Pan-seared Salmon w Mediterranean Quinoa Salad. A simple pan-seared salmon recipe served with tricolor quinoa, chopped tomatoes, chopped onions, arugula, and a simple balsamic vinaigrette. I love me some quick and easy meals, especially when they're healthy and good for meal prep! This is the blend I have been looking for.
This quinoa salad is very easy to make plus the pan fried salmon. Mediterranean Quinoa Salad is protein packed with fresh and tasty Mediterranean flavors. Made with cucumbers, tomatoes, kalamata olives, red onion, extra virgin olive oil, fresh lemon and Feta cheese. You fix brewing scorch Pan-seared Salmon w Mediterranean Quinoa Salad testing 12 modus operandi moreover 3 as a consequence. Here you go do a bang-up job.
instructions of Pan-seared Salmon w Mediterranean Quinoa Salad
- Prepare 1/2 Cup of Quinoa.
- It's 1/4 Cup of Extra Virgin Olive Oil.
- Prepare 1/2 Tbs of Balsamic Vinegar.
- It's 1/2 Tbs of Chopped Garlic.
- You need 1/2 Tsp of Dried Basil.
- It's 1/2 Tsp of Dried Thyme.
- It's 1/4 Cup of Cherry Tomatoes.
- It's 1 Tsp of Mustard.
- Prepare of Salmon Fillet.
- It's of Salt & Pepper.
- You need of Preferred Yoghurt.
- It's 1 Tbs of Lemon Juice.
Mediterranean spiced salmon and vegetable quinoa recipe is a healthy protein packed meal! Earthy spices roasted lemons and fresh vegetables in each bite. When the salmon appears to be two-thirds cooked on the side, gently flip the salmon over. Tilt the skillet, to help the salmon cook.

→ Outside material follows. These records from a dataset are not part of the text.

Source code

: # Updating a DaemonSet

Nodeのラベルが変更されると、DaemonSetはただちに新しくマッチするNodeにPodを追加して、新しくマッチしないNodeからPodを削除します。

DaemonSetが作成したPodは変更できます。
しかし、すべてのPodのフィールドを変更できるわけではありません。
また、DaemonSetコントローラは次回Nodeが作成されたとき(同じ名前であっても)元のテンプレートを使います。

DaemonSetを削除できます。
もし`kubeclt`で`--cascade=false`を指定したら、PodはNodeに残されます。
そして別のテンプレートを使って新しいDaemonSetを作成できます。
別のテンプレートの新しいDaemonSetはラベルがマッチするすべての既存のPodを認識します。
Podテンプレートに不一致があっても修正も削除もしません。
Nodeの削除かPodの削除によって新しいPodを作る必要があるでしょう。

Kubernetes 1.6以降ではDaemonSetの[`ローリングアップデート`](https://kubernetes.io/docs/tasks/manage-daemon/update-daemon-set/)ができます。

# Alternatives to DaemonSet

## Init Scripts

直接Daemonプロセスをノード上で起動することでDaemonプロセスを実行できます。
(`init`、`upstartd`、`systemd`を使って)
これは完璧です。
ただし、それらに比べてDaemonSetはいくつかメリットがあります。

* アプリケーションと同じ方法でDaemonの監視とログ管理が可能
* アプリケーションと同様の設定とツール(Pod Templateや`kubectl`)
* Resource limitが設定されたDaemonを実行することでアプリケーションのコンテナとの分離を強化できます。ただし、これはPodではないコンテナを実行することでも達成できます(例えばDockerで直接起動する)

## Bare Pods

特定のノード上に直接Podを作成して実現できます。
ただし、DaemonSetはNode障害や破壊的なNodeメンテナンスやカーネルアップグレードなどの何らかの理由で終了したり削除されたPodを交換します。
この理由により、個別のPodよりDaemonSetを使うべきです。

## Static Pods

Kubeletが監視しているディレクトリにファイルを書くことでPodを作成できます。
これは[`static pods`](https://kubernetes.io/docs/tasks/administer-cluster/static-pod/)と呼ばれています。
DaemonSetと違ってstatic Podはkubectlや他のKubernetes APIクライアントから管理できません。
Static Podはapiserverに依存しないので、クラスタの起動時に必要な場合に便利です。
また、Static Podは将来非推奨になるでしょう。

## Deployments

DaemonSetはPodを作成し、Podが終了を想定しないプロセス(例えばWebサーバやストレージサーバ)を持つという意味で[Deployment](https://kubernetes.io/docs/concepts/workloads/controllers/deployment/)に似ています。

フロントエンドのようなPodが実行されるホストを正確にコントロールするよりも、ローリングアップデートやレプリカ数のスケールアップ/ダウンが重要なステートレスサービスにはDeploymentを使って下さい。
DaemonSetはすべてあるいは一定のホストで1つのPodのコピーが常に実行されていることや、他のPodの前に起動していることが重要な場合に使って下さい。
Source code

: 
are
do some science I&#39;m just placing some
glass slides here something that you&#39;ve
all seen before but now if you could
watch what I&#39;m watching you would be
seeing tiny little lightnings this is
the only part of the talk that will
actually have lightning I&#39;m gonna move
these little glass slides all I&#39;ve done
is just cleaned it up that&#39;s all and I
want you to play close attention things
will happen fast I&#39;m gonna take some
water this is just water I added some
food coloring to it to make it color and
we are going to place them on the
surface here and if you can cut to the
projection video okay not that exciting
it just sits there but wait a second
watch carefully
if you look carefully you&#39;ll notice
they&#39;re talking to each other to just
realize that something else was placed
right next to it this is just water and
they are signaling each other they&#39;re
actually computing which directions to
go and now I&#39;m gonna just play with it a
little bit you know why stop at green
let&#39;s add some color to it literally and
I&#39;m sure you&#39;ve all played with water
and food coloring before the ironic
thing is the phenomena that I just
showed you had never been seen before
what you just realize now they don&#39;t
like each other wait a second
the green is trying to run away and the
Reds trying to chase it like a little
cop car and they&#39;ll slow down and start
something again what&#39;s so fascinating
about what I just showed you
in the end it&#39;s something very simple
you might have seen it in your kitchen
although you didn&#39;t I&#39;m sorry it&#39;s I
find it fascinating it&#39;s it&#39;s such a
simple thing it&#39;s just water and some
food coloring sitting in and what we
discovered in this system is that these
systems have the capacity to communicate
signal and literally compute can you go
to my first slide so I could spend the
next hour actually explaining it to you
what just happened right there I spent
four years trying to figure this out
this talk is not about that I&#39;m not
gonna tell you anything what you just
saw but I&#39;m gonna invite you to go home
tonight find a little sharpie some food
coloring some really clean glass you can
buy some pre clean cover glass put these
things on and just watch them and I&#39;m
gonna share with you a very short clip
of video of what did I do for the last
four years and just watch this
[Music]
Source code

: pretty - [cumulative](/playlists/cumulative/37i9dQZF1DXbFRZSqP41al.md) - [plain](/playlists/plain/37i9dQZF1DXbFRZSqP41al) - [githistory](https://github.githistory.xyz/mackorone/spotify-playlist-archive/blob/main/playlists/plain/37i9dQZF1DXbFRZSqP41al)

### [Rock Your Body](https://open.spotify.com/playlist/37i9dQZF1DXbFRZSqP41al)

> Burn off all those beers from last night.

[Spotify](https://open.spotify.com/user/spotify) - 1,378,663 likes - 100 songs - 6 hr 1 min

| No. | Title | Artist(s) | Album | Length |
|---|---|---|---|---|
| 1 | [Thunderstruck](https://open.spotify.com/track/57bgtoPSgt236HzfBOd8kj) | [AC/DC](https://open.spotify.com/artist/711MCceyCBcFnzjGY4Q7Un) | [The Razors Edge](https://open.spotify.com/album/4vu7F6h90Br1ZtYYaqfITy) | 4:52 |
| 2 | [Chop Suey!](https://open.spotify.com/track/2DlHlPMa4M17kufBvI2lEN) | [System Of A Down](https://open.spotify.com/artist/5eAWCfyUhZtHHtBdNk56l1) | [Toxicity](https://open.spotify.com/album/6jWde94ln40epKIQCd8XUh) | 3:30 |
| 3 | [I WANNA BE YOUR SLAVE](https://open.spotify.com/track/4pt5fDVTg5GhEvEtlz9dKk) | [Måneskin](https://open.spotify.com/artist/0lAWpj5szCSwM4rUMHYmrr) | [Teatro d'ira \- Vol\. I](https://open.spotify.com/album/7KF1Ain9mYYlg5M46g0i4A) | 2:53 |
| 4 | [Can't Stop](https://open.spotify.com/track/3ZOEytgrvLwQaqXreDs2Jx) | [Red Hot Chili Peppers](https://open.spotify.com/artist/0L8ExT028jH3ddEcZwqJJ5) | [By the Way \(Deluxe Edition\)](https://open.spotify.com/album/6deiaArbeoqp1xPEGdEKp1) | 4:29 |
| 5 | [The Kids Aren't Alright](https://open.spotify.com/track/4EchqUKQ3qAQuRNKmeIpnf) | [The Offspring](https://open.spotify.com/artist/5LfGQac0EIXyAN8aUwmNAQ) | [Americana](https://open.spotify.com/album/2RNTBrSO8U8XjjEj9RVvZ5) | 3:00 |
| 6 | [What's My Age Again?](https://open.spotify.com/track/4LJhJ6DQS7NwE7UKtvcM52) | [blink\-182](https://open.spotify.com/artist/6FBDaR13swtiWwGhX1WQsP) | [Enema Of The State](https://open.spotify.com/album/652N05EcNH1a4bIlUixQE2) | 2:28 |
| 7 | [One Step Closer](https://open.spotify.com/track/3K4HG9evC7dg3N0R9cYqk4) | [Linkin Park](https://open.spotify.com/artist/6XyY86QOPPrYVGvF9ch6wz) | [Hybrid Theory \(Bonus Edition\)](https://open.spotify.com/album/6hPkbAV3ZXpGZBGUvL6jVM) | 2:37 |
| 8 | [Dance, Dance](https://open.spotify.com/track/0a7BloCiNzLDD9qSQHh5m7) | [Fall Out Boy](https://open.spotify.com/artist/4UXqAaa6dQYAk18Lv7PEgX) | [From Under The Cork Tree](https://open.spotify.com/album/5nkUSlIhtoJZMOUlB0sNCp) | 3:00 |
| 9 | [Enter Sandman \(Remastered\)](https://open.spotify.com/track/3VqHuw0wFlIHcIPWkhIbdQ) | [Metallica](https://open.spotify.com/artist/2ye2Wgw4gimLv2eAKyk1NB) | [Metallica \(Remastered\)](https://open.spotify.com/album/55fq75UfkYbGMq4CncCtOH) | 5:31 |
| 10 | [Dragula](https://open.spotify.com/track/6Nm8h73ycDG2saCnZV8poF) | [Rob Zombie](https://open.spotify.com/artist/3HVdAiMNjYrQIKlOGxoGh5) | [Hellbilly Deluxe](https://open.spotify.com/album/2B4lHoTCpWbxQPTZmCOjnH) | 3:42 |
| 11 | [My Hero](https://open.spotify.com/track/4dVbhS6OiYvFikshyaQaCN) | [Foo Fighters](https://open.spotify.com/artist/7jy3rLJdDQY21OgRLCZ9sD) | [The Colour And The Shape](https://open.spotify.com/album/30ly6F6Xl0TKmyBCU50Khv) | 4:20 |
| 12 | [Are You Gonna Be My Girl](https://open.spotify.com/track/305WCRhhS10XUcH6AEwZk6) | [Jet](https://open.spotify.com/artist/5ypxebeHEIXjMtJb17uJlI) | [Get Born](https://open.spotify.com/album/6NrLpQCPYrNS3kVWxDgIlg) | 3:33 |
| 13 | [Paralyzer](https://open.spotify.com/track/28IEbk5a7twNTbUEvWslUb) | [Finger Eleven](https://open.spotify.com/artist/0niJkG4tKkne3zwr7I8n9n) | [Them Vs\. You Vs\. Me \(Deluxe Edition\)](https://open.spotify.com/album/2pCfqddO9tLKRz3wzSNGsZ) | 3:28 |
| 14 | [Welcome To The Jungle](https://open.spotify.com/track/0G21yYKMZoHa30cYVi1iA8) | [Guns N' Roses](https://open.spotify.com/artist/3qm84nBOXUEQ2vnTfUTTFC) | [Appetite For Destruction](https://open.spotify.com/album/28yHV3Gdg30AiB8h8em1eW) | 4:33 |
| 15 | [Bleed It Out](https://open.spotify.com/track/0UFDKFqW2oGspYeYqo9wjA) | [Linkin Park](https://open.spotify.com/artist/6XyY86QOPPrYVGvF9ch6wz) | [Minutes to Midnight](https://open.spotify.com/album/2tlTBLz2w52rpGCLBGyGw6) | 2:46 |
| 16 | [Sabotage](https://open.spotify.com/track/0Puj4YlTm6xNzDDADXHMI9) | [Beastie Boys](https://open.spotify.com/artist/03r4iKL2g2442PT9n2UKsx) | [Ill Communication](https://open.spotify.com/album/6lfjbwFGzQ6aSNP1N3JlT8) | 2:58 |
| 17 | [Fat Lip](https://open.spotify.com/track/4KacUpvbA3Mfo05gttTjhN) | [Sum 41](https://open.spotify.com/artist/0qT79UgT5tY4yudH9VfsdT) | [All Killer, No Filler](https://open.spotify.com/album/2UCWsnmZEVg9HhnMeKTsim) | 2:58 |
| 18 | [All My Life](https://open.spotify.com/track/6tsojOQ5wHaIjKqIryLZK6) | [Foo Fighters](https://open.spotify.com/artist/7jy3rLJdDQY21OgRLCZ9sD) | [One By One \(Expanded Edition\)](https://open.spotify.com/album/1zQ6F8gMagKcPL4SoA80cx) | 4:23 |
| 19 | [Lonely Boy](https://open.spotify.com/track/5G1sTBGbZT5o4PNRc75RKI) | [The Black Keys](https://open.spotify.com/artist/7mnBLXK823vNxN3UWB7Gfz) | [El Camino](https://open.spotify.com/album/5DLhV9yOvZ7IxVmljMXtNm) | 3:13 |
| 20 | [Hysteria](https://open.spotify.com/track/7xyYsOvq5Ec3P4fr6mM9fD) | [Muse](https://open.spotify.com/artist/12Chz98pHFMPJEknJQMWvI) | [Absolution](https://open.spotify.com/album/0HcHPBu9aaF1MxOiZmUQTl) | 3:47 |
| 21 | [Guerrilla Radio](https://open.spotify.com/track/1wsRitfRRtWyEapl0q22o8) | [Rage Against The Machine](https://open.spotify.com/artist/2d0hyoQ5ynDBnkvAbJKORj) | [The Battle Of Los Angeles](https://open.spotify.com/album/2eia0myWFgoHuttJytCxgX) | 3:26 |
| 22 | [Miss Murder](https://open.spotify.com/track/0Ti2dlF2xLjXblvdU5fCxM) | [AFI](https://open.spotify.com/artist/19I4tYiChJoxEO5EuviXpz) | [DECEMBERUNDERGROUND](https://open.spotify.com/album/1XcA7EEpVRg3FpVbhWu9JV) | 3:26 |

Pan-seared Salmon w Mediterranean Quinoa Salad in succession
- Cook the quinoa according to package directions with 1/2 teaspoon salt added to the water. You may choose to replace water with chicken stock for a stronger flavour. Cool completely..
- Mix EVOO, vinegar, dried herbs, cherry tomatoes, mustard, garlic in a large mixing bowl. Toss in the quinoa once completely cooled. Give it a good mix, add salt, pepper and a sprinkle of paprika if you prefer. You may choose to refrigerate the quinoa salad or serve it right away..
- Season salmon fillet with salt and pepper, pan-sear it until evenly cooked on both sides and serve together with the quinoa salad. Add a dollop of your favourite yoghurt on the fillet, garnish with fresh herbs and a slice of lemon. Voila!.
Once the salmon is cooked to your liking, remove from the skillet. Place some of the bulgur and quinoa salad in a plate and the salmon, skin-side up on top. Serve with a couple slices of lemon. Oh, it's a bowl'd move, all right. Loads of healthy foods, all combined in one compact, delicious dish.